### Provided material ###

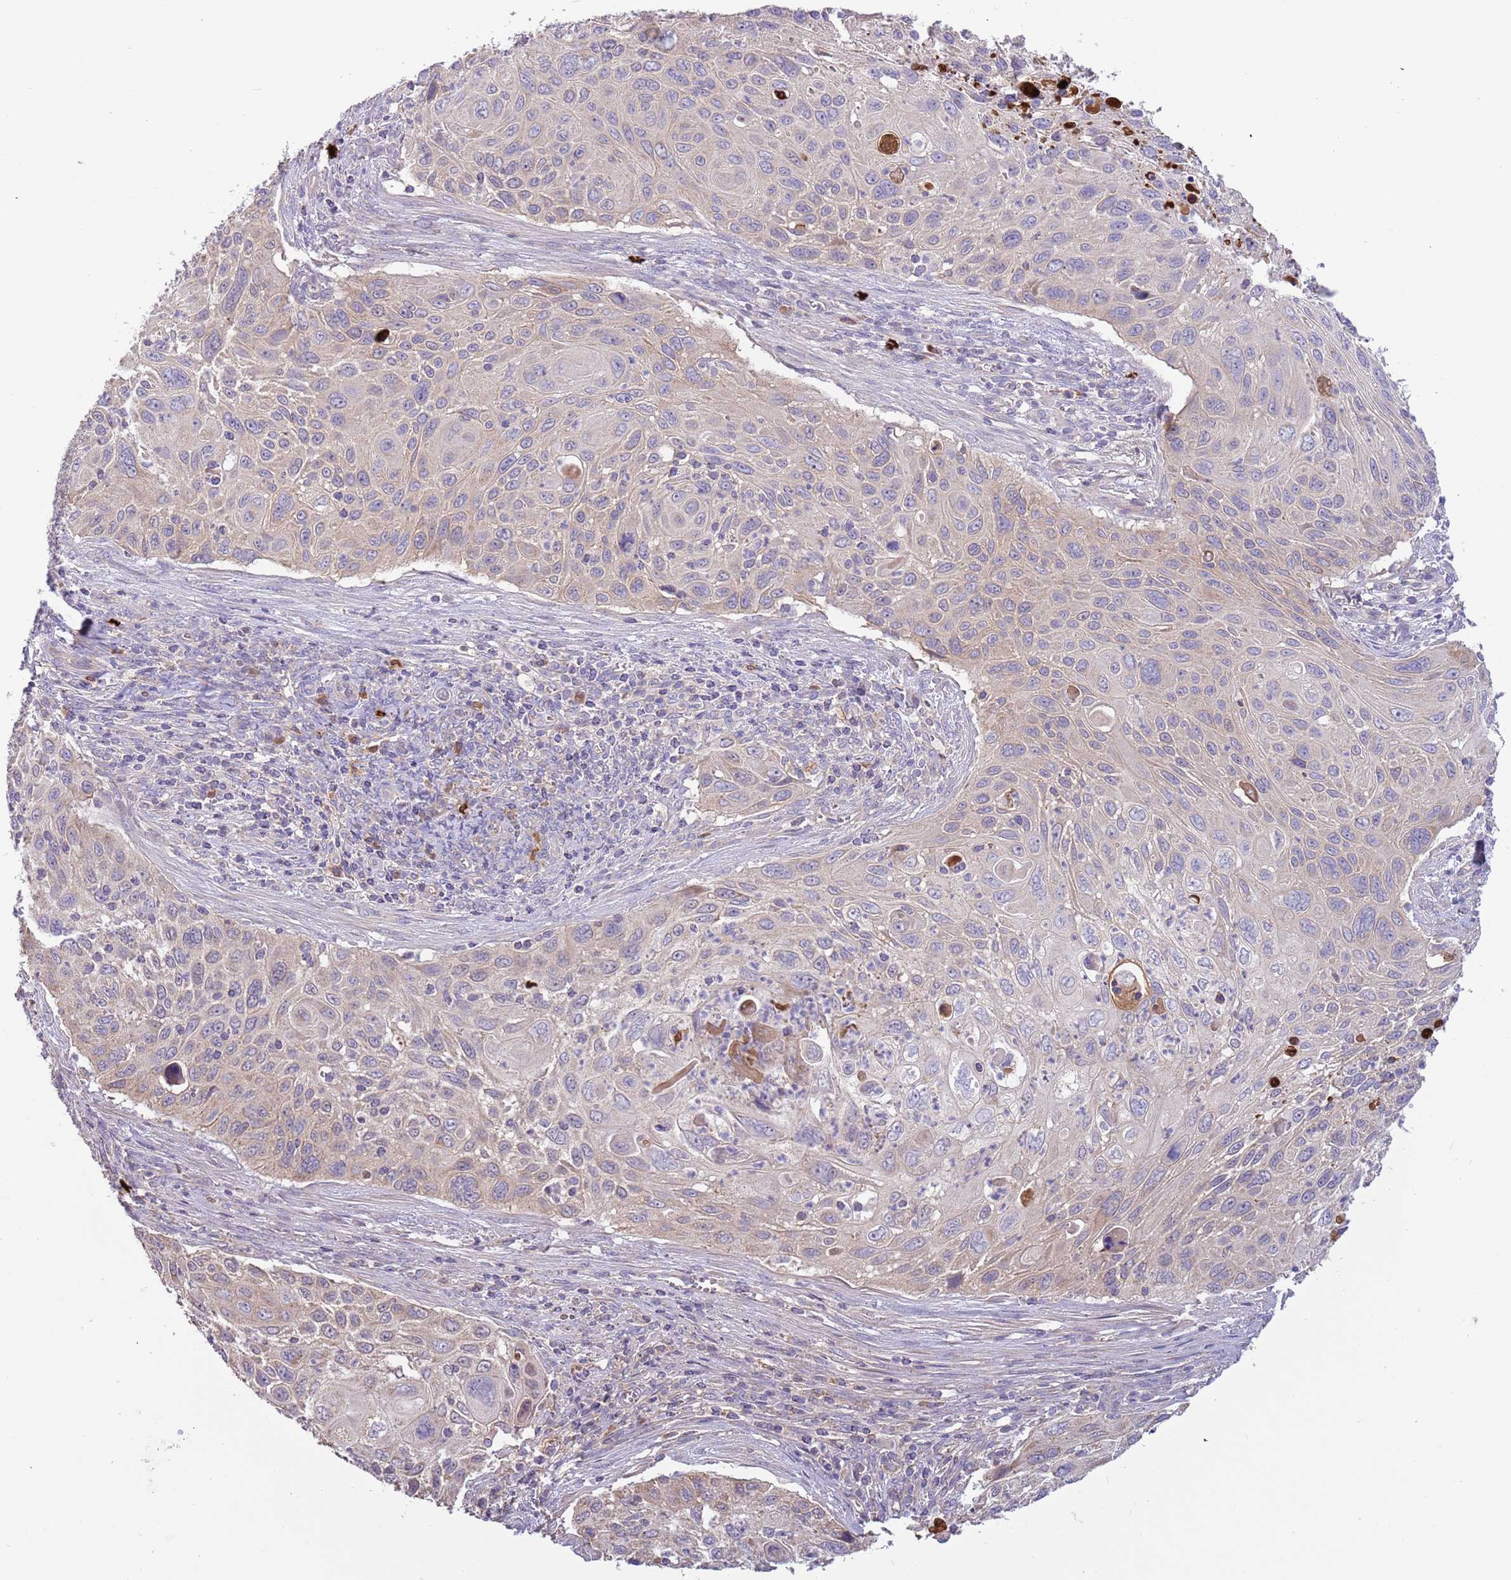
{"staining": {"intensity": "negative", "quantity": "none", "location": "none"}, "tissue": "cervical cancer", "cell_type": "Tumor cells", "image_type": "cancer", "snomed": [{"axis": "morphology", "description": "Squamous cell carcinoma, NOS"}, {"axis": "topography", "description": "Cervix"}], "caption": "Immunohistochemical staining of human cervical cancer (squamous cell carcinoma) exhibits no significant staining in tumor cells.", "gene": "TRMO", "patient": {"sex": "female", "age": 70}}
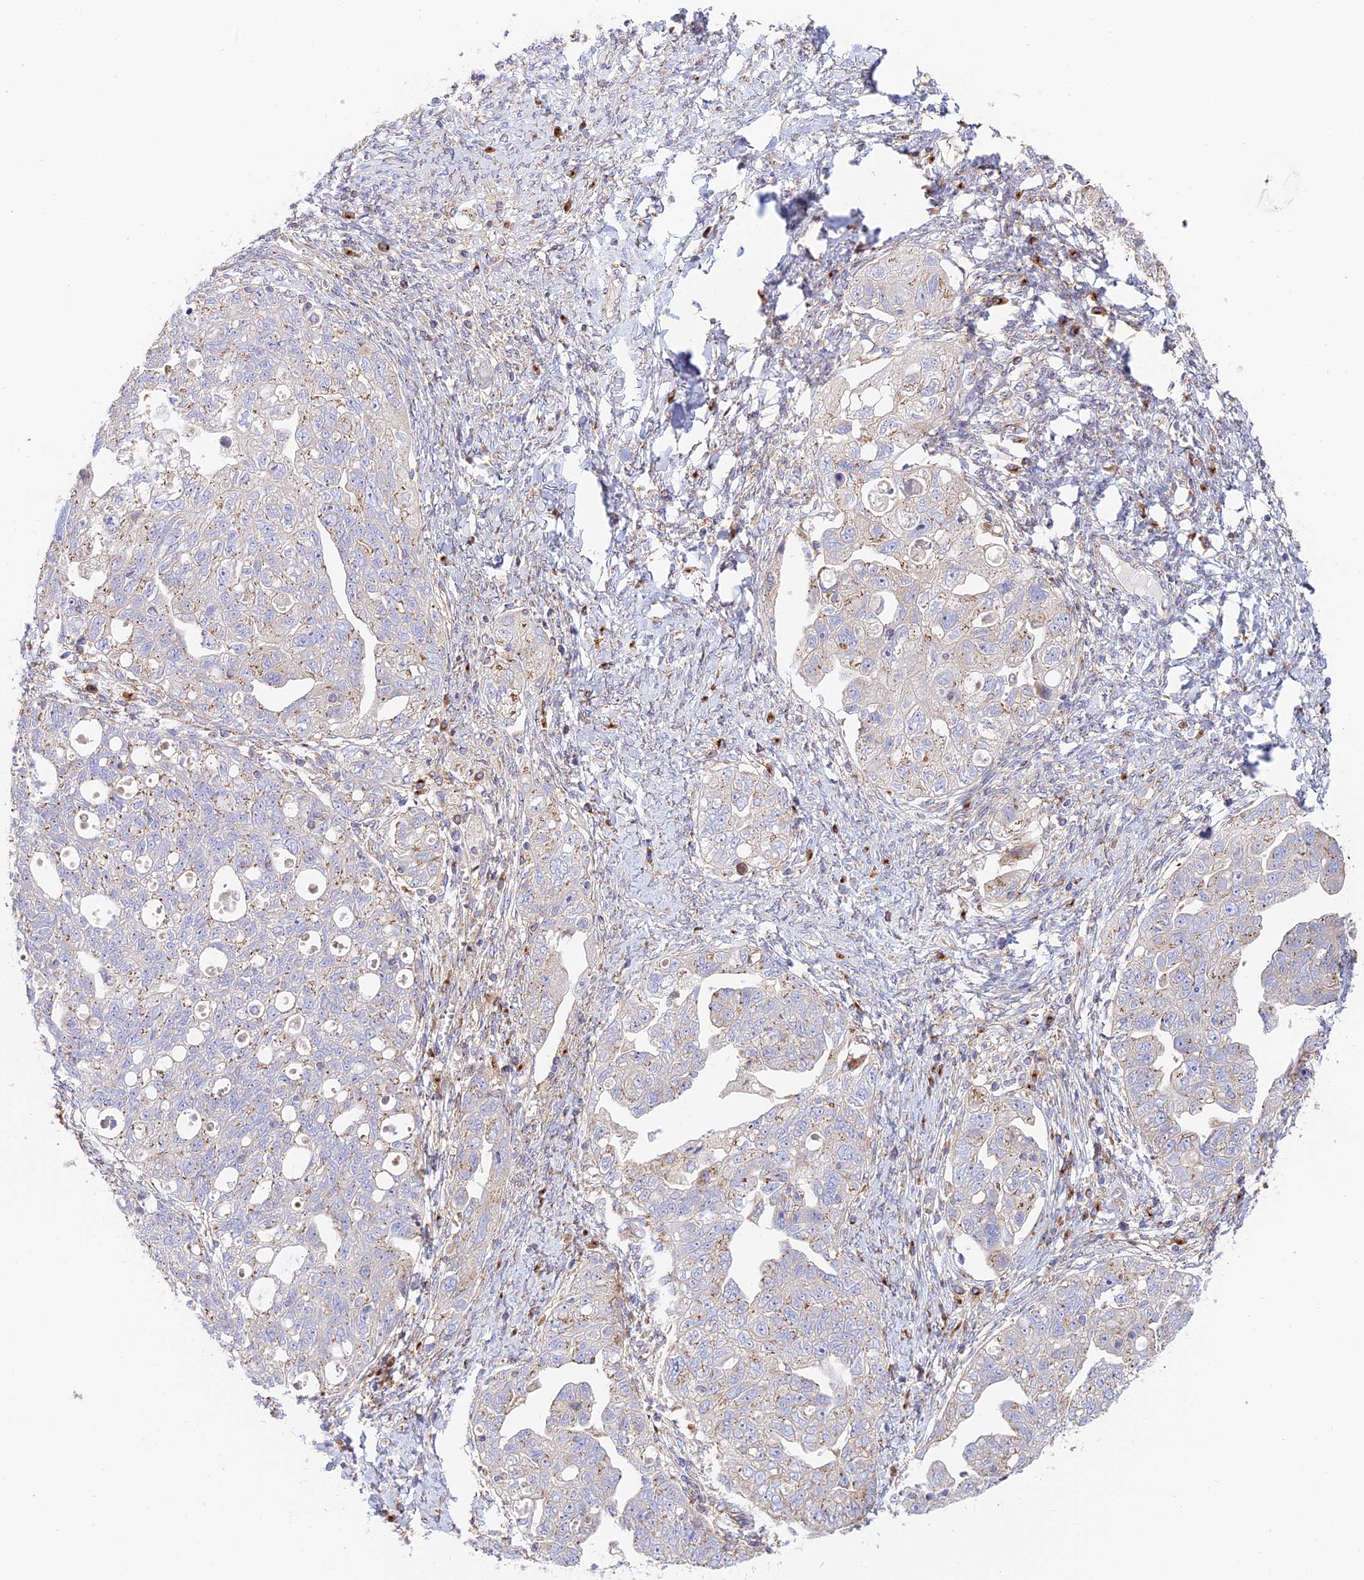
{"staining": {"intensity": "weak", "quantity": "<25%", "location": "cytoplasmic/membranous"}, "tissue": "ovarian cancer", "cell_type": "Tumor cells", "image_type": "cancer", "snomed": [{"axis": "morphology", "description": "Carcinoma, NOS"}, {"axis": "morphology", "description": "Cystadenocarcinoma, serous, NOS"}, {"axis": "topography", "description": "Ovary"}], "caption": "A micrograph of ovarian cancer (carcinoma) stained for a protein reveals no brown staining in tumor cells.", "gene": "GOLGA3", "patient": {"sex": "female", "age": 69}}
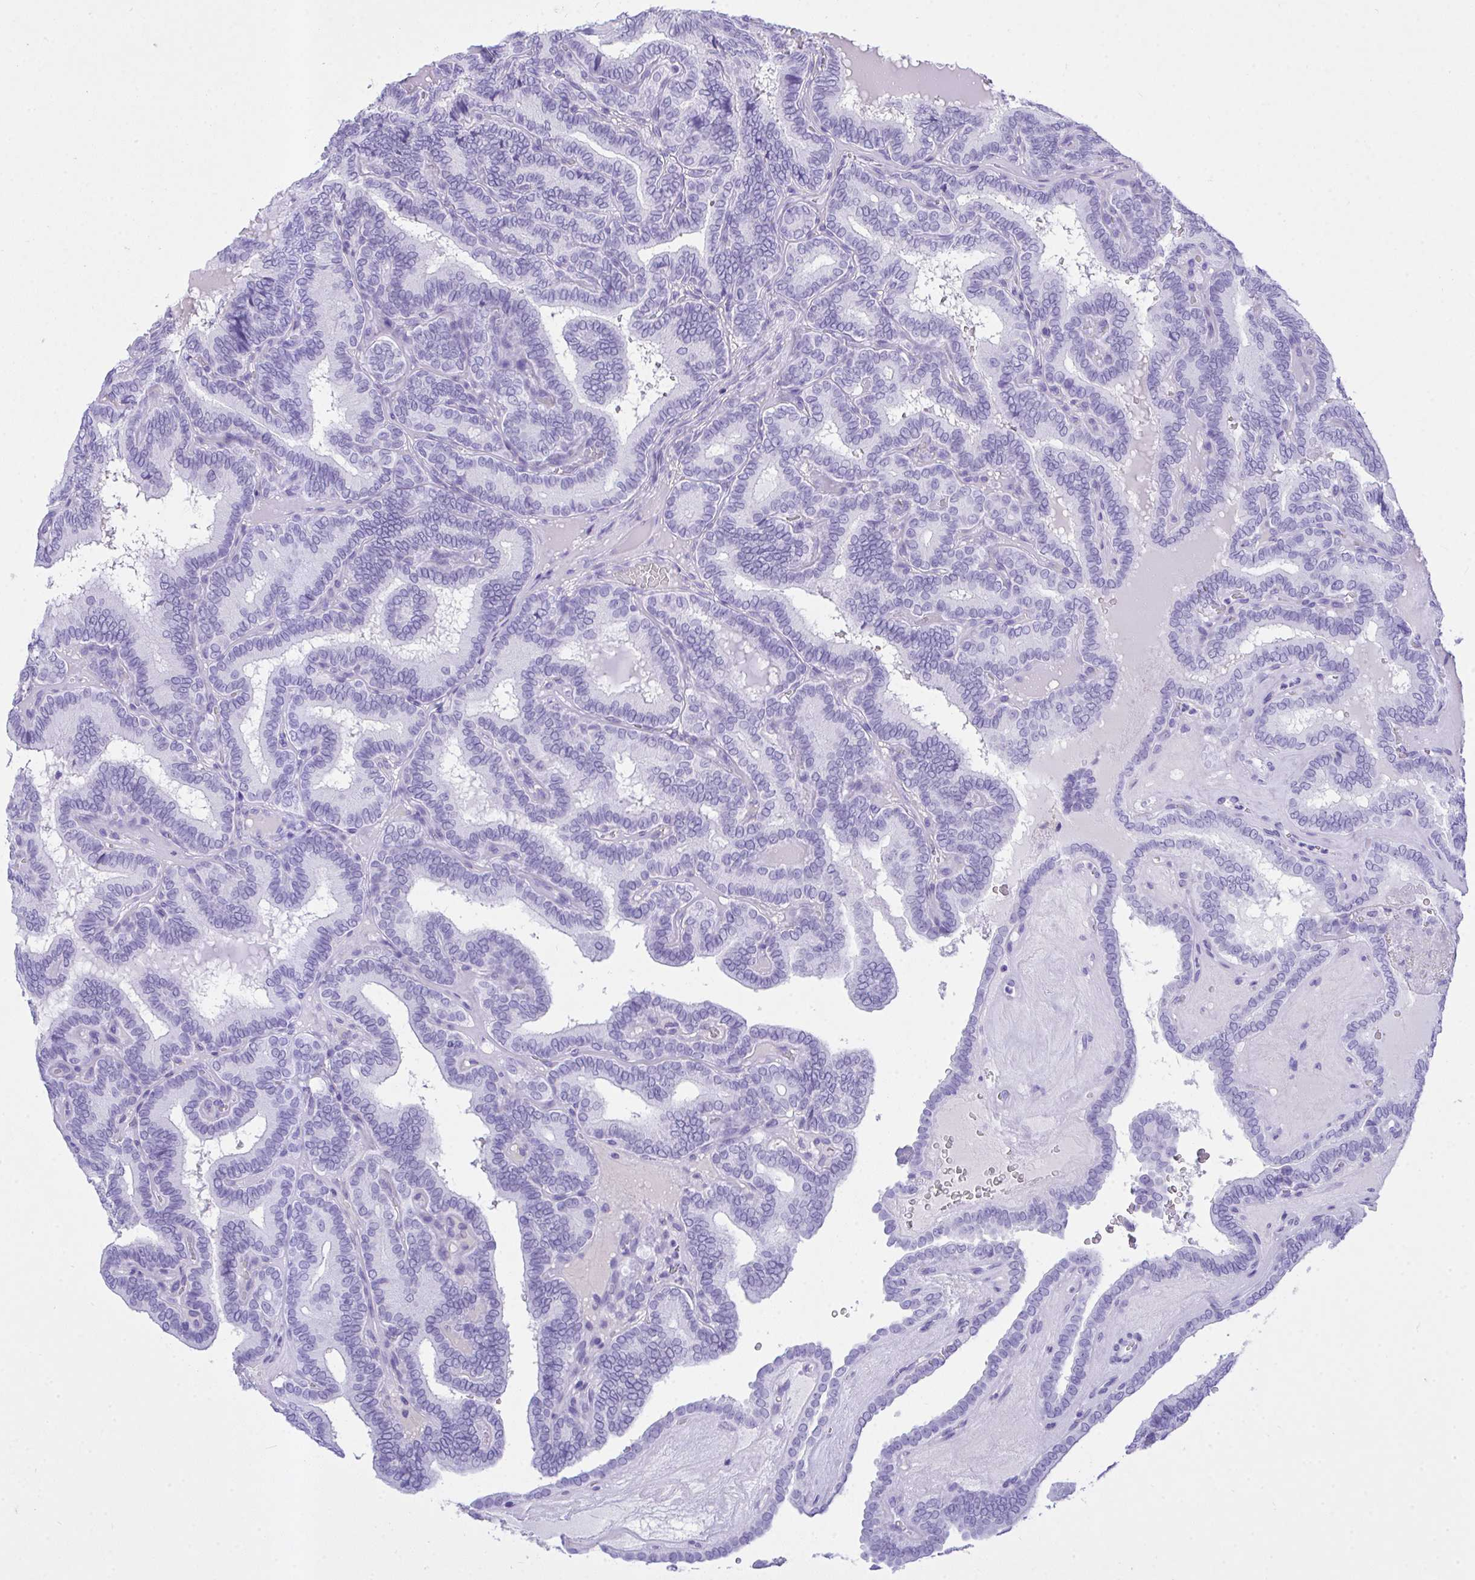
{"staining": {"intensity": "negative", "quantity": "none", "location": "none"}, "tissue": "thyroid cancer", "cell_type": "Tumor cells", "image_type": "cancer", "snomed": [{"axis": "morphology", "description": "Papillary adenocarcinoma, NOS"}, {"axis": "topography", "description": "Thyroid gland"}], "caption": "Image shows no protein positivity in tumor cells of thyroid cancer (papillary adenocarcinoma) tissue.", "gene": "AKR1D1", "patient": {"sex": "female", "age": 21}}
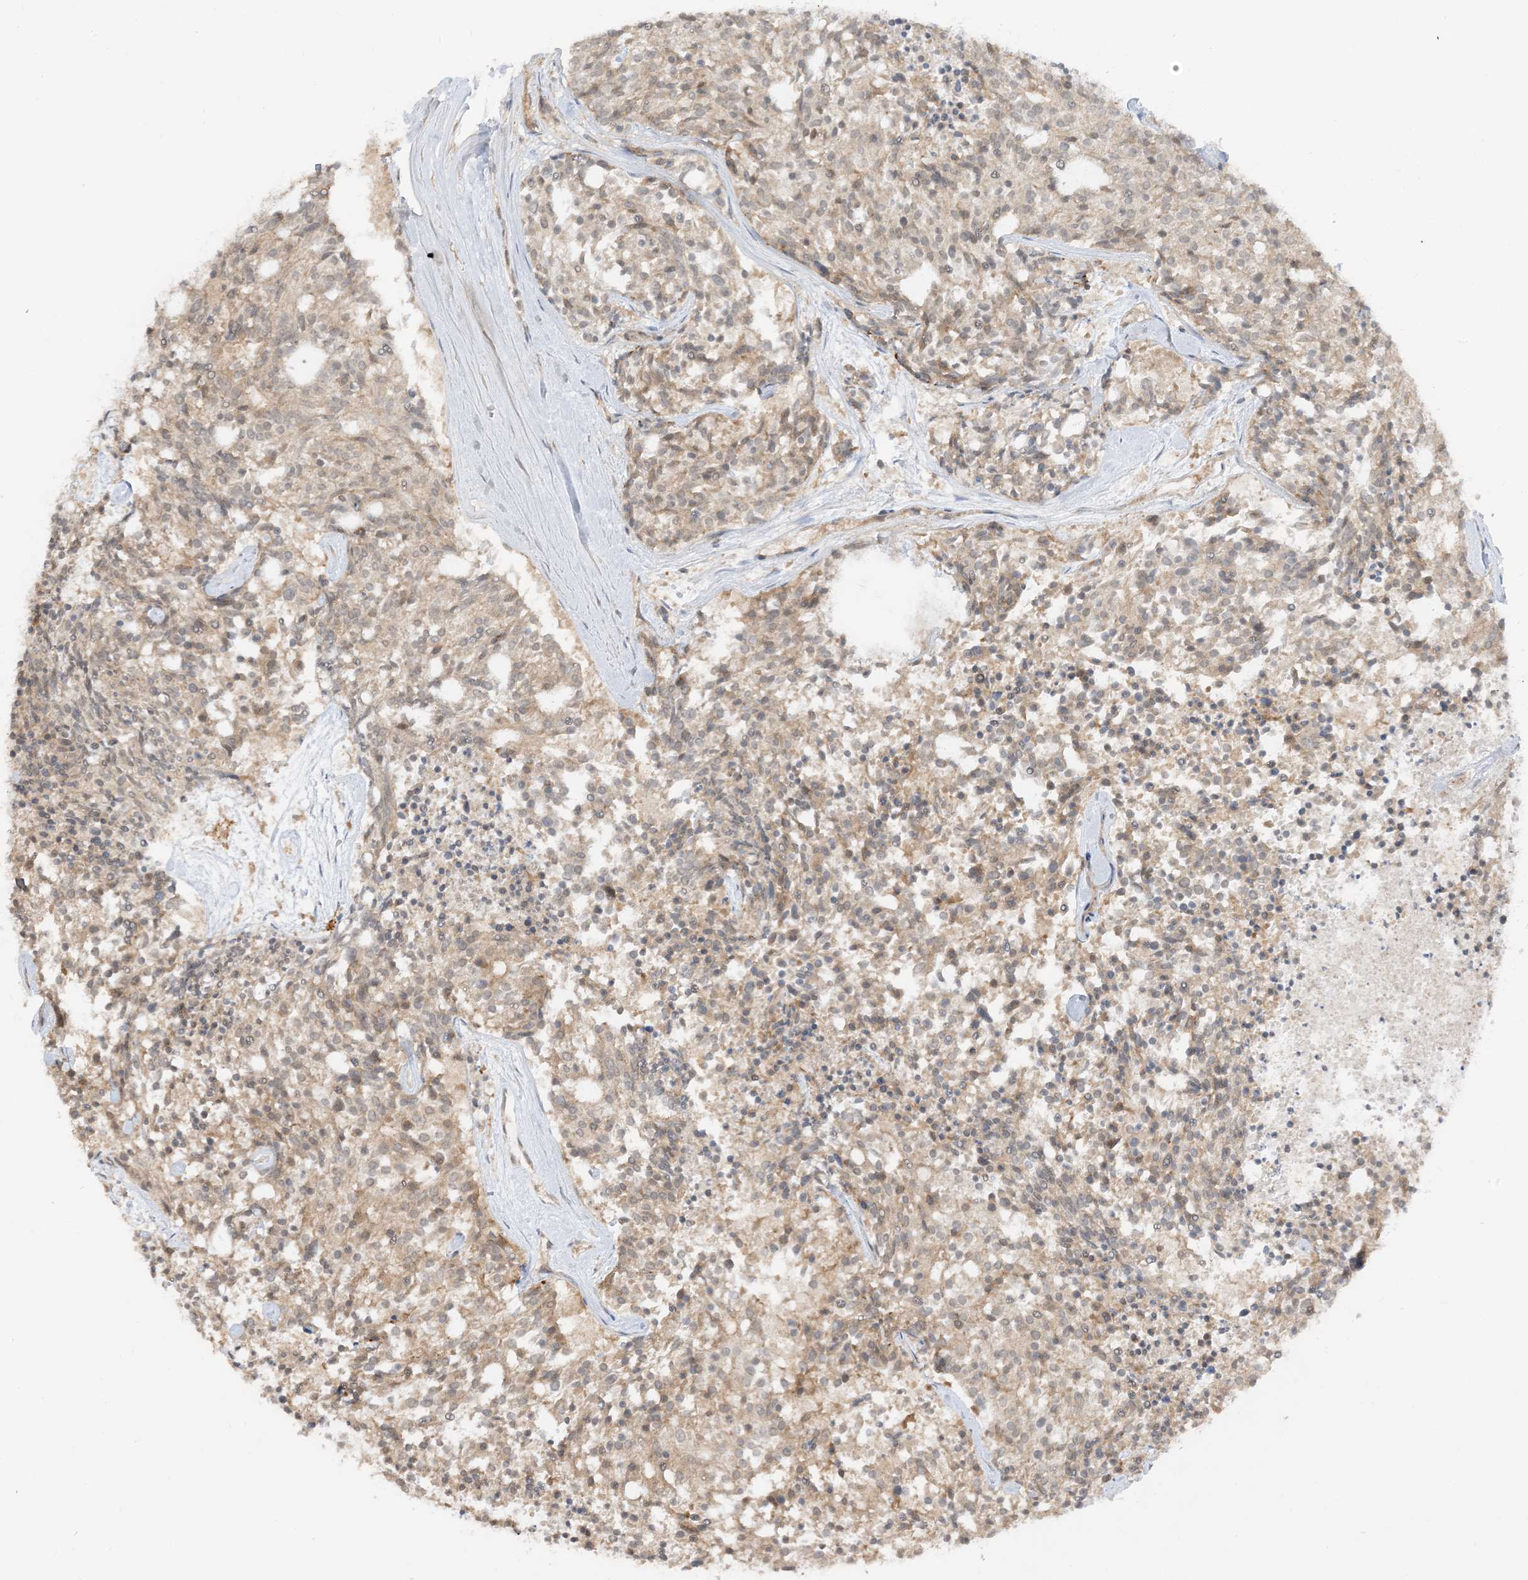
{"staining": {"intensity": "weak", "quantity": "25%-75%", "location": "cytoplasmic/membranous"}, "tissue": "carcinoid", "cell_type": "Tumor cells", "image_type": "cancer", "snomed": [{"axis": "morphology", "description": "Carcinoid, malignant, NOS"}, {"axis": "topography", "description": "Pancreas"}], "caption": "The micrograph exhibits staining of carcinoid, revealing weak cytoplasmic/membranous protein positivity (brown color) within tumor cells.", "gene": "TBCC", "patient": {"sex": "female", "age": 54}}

###

- Work order:
In your copy of the listing, please omit the pictures and keep every word exact.

- Your solution:
{"staining": {"intensity": "negative", "quantity": "none", "location": "none"}, "tissue": "cervical cancer", "cell_type": "Tumor cells", "image_type": "cancer", "snomed": [{"axis": "morphology", "description": "Squamous cell carcinoma, NOS"}, {"axis": "topography", "description": "Cervix"}], "caption": "Immunohistochemical staining of human cervical cancer (squamous cell carcinoma) exhibits no significant staining in tumor cells.", "gene": "TRMO", "patient": {"sex": "female", "age": 70}}
{"staining": {"intensity": "weak", "quantity": "<25%", "location": "cytoplasmic/membranous"}, "tissue": "ovarian cancer", "cell_type": "Tumor cells", "image_type": "cancer", "snomed": [{"axis": "morphology", "description": "Carcinoma, NOS"}, {"axis": "morphology", "description": "Cystadenocarcinoma, serous, NOS"}, {"axis": "topography", "description": "Ovary"}], "caption": "A micrograph of ovarian cancer (carcinoma) stained for a protein reveals no brown staining in tumor cells.", "gene": "GOLGA3", "patient": {"sex": "female", "age": 69}}
{"staining": {"intensity": "negative", "quantity": "none", "location": "none"}, "tissue": "thyroid cancer", "cell_type": "Tumor cells", "image_type": "cancer", "snomed": [{"axis": "morphology", "description": "Papillary adenocarcinoma, NOS"}, {"axis": "topography", "description": "Thyroid gland"}], "caption": "Image shows no protein positivity in tumor cells of thyroid cancer (papillary adenocarcinoma) tissue.", "gene": "AKR1D1", "patient": {"sex": "female", "age": 21}}
{"staining": {"intensity": "weak", "quantity": "25%-75%", "location": "cytoplasmic/membranous"}, "tissue": "carcinoid", "cell_type": "Tumor cells", "image_type": "cancer", "snomed": [{"axis": "morphology", "description": "Carcinoid, malignant, NOS"}, {"axis": "topography", "description": "Pancreas"}], "caption": "The micrograph exhibits staining of carcinoid, revealing weak cytoplasmic/membranous protein positivity (brown color) within tumor cells.", "gene": "TBCC", "patient": {"sex": "female", "age": 54}}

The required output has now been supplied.